Earth-size exoplanet TRAPPIST-1h probably too cold for life
Astronomers have stuck the TRAPENSE-1h path, the outermost planet in the system, finding that the world has just less than 19 Earth days to complete a revolution around its small star host.
The new finding suggests that TRAPENSE-1h is too cold to maintain life as we know it, and we confirm that the seven Trappist-1 worlds around their stars in a kind of gravitational locking between each other, said members of the ‘ study. [Exoplanet tour fulfills 7 terrestrial planets TRAPENSE-1]
“It is very exciting that we learn more about this planetary system elsewhere, especially on planet h, which we had almost no information so far,” said Thomas Zurbuchen, associate administrator of NASA’s Science Mission Directory at the organization’s headquarters In Washington DC, it said in a statement.
“This discovery is an excellent example of how the scientific community relieves the power of our data complementary missions to make such fascinating discoveries,” added M. Zurbuchen.
The discovery of emotional scientific terrestrial planets
TRAPENSE-1 is a small, dwarf star, only 8 percent more massive than the Sun is about 40 light years from Earth. In May 2016, astronomers using the TRAPENSE instrument (Transit planets and planetesimals small telescope) in Chile have announced the discovery of three terrestrial planets more or less in the system. The figure rose to seven with additional observations by NASA’s Spitzer Space Telescope Spitzer and other ground-based telescopes.
Three of the seven worlds seem to orbit the TRAPENSE-1 ” habitable zone ”, which means they could harbor liquid water, and therefore life as we know it, on their surfaces.
Despite this work, astronomers have not been able to define the TRAPENSE-1h route.
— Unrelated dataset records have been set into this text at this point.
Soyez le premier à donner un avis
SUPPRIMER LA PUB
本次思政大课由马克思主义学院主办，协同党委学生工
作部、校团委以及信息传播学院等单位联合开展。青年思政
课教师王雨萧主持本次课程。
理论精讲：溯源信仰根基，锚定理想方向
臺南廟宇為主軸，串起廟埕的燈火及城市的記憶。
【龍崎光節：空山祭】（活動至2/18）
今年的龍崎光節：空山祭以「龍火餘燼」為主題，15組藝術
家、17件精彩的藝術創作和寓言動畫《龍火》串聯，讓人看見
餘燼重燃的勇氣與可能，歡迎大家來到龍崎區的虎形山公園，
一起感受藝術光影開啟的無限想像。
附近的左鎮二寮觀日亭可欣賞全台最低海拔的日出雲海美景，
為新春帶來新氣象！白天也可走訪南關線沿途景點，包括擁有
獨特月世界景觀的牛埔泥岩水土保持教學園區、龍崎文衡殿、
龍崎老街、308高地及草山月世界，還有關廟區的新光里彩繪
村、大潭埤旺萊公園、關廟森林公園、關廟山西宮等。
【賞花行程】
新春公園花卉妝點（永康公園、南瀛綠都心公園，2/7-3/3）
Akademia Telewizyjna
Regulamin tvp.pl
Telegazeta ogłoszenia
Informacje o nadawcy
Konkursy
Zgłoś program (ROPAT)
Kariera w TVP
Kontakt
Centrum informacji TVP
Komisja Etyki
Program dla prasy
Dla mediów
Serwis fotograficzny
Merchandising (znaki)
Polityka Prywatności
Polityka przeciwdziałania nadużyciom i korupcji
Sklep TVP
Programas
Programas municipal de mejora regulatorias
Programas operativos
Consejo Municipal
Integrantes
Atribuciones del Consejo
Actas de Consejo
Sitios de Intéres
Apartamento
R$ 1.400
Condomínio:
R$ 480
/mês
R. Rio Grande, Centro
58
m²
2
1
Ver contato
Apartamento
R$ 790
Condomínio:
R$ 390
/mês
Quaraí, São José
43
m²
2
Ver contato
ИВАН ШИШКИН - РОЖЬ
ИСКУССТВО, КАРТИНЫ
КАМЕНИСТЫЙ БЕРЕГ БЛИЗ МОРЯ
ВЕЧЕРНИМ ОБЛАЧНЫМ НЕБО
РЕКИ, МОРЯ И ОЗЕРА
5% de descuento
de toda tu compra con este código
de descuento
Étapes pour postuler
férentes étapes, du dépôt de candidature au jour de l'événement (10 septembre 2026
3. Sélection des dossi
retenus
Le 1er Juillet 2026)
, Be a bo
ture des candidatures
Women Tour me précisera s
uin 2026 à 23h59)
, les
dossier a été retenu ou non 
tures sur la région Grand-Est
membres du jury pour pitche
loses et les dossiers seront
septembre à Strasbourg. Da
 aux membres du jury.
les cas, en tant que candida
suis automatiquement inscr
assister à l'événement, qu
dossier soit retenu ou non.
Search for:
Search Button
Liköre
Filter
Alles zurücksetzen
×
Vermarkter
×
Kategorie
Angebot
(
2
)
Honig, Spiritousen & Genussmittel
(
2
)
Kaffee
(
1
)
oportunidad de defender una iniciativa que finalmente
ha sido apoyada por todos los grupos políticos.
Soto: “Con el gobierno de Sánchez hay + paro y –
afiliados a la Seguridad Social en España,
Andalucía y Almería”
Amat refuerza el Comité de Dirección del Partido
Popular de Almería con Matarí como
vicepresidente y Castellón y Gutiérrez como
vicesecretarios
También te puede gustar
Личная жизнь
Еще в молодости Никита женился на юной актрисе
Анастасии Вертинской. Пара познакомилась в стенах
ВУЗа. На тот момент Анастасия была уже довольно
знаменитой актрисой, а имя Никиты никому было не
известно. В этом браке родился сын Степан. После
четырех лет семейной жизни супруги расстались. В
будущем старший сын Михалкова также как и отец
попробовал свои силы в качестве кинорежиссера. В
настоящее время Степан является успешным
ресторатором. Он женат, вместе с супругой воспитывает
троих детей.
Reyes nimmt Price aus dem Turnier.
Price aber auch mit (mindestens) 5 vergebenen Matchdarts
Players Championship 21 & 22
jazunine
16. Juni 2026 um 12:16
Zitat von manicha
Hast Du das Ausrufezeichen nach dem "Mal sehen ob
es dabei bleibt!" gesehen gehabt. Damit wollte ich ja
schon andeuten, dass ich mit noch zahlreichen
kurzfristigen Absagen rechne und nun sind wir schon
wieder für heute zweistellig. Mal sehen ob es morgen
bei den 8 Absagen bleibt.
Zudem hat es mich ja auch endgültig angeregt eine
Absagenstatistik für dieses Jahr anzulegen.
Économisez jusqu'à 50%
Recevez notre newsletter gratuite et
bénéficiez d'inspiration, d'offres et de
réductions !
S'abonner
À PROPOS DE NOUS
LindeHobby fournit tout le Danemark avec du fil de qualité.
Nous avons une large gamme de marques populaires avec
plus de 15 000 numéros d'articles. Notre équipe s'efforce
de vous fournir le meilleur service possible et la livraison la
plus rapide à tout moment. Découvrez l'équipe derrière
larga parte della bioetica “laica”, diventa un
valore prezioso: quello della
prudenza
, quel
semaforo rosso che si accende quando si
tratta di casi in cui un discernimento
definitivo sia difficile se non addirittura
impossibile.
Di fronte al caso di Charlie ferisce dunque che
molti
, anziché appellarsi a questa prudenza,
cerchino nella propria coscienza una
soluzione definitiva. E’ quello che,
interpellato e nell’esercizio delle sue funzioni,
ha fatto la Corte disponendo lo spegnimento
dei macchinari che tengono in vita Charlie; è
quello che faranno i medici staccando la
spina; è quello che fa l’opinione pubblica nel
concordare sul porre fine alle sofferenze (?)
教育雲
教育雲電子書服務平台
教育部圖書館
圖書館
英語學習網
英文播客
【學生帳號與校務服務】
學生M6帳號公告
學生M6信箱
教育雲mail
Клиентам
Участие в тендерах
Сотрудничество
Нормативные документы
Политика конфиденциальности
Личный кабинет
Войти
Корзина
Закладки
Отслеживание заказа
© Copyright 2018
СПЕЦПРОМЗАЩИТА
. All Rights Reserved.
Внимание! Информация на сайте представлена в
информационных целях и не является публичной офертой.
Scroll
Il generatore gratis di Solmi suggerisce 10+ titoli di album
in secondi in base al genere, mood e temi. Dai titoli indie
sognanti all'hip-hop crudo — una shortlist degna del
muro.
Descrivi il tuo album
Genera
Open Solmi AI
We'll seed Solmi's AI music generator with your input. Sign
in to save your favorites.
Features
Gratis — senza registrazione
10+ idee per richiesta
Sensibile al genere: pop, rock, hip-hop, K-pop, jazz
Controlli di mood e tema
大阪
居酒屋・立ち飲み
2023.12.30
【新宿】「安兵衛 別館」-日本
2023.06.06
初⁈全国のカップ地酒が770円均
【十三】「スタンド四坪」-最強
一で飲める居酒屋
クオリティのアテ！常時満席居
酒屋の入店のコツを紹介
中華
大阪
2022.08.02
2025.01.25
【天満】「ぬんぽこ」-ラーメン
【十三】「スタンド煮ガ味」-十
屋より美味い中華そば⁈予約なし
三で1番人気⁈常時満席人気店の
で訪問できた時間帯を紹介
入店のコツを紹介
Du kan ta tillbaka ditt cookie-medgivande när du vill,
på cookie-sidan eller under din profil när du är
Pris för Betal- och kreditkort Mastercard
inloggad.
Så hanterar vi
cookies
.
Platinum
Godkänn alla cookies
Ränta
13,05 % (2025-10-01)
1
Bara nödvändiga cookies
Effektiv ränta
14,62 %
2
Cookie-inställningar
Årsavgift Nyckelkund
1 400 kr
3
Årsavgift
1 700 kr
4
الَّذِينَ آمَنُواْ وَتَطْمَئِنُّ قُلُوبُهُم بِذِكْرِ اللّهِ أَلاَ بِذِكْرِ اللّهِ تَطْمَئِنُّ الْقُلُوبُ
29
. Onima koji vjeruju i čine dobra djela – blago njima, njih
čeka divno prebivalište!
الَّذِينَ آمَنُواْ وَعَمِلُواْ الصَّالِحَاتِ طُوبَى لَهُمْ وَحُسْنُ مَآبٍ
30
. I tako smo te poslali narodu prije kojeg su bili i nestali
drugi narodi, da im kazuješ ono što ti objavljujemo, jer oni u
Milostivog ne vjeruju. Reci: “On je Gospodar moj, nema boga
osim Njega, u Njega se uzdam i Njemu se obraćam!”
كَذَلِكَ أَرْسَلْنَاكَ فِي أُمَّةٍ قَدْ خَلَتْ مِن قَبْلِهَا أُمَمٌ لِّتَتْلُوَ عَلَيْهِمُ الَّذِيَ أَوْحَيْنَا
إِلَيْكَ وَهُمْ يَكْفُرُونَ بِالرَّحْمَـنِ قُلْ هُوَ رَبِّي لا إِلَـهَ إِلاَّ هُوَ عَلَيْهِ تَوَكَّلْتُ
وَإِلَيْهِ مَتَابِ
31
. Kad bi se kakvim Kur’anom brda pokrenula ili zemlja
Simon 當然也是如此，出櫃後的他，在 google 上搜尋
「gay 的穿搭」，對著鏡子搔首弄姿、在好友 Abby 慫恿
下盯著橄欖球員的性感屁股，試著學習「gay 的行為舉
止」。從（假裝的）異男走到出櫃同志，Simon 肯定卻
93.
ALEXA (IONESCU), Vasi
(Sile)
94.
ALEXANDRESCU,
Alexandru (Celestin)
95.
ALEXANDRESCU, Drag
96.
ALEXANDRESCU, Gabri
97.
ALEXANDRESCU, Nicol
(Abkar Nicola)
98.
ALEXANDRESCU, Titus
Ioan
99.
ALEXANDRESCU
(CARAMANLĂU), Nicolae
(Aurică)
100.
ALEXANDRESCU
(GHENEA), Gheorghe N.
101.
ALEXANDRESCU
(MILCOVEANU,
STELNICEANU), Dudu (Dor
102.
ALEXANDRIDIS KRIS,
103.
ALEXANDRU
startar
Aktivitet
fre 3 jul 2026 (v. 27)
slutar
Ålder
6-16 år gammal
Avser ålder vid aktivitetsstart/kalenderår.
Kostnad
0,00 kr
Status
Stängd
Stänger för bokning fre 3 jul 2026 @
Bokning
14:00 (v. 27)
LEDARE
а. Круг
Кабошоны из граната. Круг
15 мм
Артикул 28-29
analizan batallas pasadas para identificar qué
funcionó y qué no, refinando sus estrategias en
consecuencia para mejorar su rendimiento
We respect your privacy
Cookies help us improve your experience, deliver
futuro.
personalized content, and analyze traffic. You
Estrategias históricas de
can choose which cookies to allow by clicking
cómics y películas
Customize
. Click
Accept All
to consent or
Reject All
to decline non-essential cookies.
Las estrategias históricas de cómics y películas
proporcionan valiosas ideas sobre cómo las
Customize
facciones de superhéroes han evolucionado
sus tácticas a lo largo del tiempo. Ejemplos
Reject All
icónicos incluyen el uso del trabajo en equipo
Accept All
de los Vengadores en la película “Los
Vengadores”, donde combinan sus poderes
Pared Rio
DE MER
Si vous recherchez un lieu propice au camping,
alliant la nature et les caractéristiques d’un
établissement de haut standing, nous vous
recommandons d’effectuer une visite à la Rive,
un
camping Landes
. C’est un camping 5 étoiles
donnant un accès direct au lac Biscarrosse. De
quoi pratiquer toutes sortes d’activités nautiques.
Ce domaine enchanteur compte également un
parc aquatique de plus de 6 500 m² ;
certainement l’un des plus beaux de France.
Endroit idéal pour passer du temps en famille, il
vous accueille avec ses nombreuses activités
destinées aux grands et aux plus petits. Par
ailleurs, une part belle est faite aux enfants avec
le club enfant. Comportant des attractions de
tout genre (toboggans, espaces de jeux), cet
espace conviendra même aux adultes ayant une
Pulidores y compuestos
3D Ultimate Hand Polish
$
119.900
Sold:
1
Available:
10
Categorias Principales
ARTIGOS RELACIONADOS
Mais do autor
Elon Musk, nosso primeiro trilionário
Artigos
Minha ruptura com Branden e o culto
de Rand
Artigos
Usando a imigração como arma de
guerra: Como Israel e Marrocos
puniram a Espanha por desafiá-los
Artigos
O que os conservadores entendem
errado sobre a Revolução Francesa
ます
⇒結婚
But they realized that the other six planets in the system are in “orbital resonance.” That is to say, the worlds have seized stable orbits whose periods are linked together by a relation of two small integers.
Similarly, the moons of Jupiter Io, Europa and Ganymede are in orbital resonance: for each turn, Ganymedes completes around Jupiter, Europe makes two and four Io complete orbit. TRAPENSE-1 resonances are much more complex, but follow the same principle.
Relationships between the six planets of the research team to offer six possible resonant orbits TRAPENSE-1h. Several observations have ruled out five of the six, but the sixth was confirmed by observations made by NASA’s Kepler space telescope in December 2016 for March this year, scientists announced in the new study, published Monday in the journal Nature astronomy.
“The resonance structure is not a coincidence, and it points out an interesting dynamic history in which the planets probably have migrated inward blocking,” said lead author Rodrigo Luger, a Ph.D. student at the University of Washington in Seattle, In the same statement. “This makes the system an excellent test bench for planetary theories and immigration.”
TRAPENSE-1 contains the record for most of the planets found in orbital resonance. Second is a tie between the exoplanetary systems Kepler-80 and Kepler-223, everyone knows how to accommodate four resonant worlds.
TRAPENSE-1h receives approximately the same amount of energy from its star as the dwarf planet Ceres, the largest object in the asteroid belt between Mars and Jupiter is from the Sun to Earth, according to NASA officials. So TRAPENSE-1h is probably a fragile world unable to adapt to a life similar to Earth, they added.